Yogyakarta (12/02) – Melalui unggahan akun Instagram, Badan Eksekutif Mahasiswa (BEM) Universitas Sanata Dharma mengajak mahasiswa untuk berpartisipasi dalam Aksi Damai Gejayan Memanggil sebagai demonstran yang bertajuk “Hancurkan dan Adili Rezim Jokowi”. Aksi ini dilakukan guna menyuarakan isu Presiden Jokowi yang berpihak pada salah satu pasangan calon (paslon) capres-cawapres, kecurangan dalam pemilu, nepotisme, partai-partai yang tidak solidaritas, dan permasalahan-permasalahan lain yang memicu demonstran membuat beberapa tuntutan.
Titik kumpul demonstran Sanata Dharma berada di kantin, Kampus II, Universitas Sanata Dharma. Mahasiswa yang berpartisipasi diberi kesempatan untuk berorasi di titik kumpul suara. Selain itu, sebelum turun ke jalan mereka juga diberikan pita hitam yang diikat di lengan yang menjadi identitas sebagai mahasiswa Universitas Sanata Dharma.
Demonstran dari Sanata Dharma mengawali aksi mereka dari Kantin Realino, Kampus II Universitas Sanata Dharma, pada pukul 14:42 WIB dengan berorasi di depan Kampus II. Di tengah seruan orasi, salah satu pendemo membacakan sebuah puisi.
Pada pukul 15:49 WIB, Jalan Gejayan dan Simpang Tiga Colombo ditutup oleh aparat. Demonstran dari Sanata Dharma berjalan menuju Simpang Tiga Colombo. Selain itu, ada pula demonstran dari UGM dan UII yang memadati wilayah Barat dan Selatan titik demo. Beberapa aliansi jurnalis dan masyarakat juga terlibat turun ke jalanan untuk menyuarakan keresahan mereka terkait kecurangan pemilu di bawah rezim Jokowi.
Spanduk yang bertuliskan “Hancurkan dan Adili Rezim Jokowi” dibentangkan pada pukul 16.00 WIB diikuti spanduk-spanduk lain serta poster yang mewakili suara rakyat. Aksi demo dilanjutkan oleh beberapa perwakilan universitas seperti Guru besar dari UII yang turut serta memberikan orasi. Selain berorasi, demonstran juga menyuarakan keresahan mereka dengan menyanyikan “Buruh Tani”.

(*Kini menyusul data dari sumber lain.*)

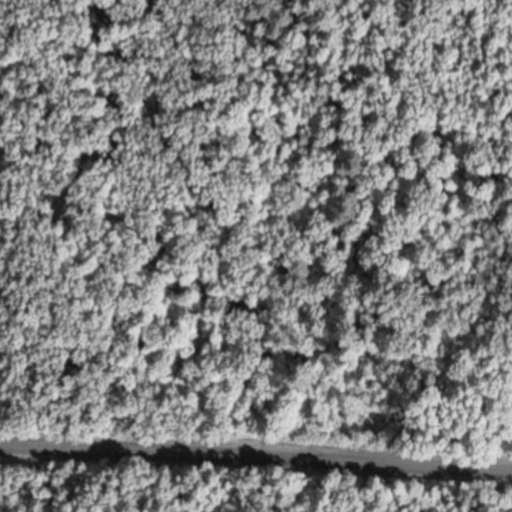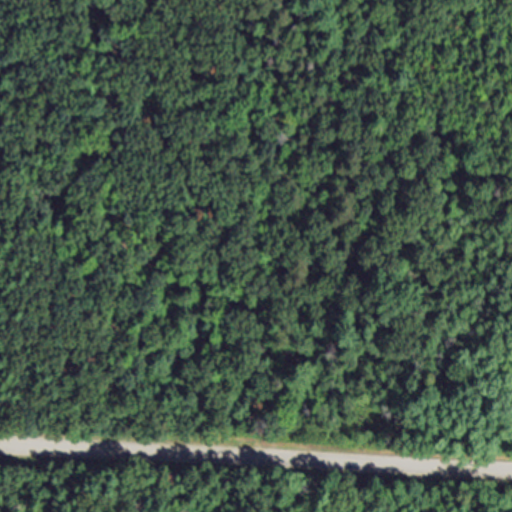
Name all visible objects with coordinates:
road: (256, 459)
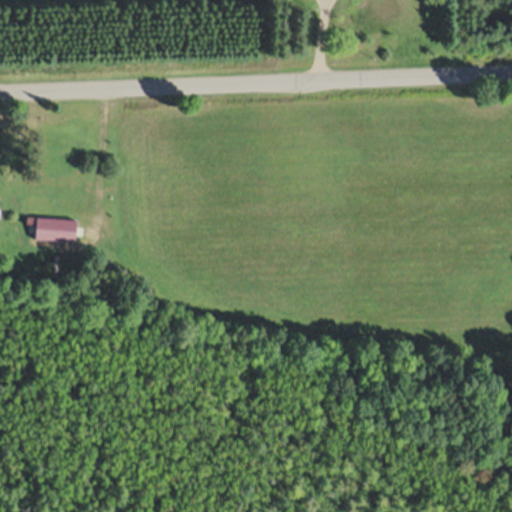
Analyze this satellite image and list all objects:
building: (385, 10)
road: (256, 91)
building: (55, 231)
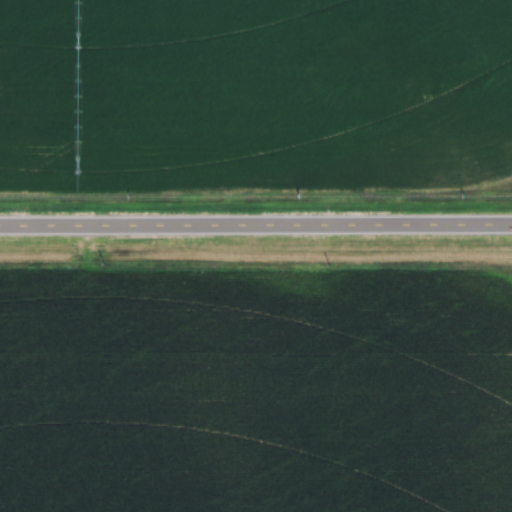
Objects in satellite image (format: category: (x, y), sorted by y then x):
road: (255, 225)
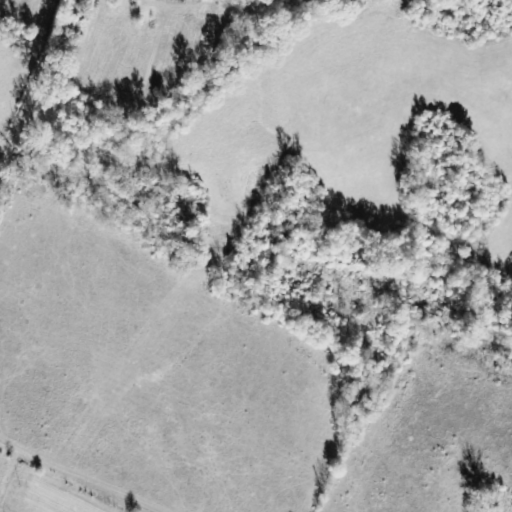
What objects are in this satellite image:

Aksi demo kembali dilanjutkan dari perwakilan Universitas Sanata Dharma, mahasiswa Program Magister Kajian Budaya, Ivo Trias Julianno. Ia juga membacakan sebuah puisi yang berjudul “Blues for Indonesia”. Menurutnya, aksi ini kemungkinan akan berkesinambungan dengan diadakannya ruang kritis bagi mahasiswa Universitas Sanata Dharma.
“Terbuka. Semua mahasiswa datang, ngundang semua. Terus yang… yang disasar pertama yang meng kantor di medsos itu, diundang secara resmi. Ya, berunding aja, diskusi terkait pandangan gimana mereka, gimana propernya, dan sebisanya itu dihadiri juga oleh para rektorat karena sekaligus mau jadi kritik ke kampus. Kritik karena efek dari selama ini nggak ada ruang-ruang kritis kayak gitu akhirnya mahasiswa nggak bisa membaca situasi. Akhirnya mereka terpecah, mereka merasa nyaman dan sebagainya. Nah, itu kritik di kampus,” ucapnya.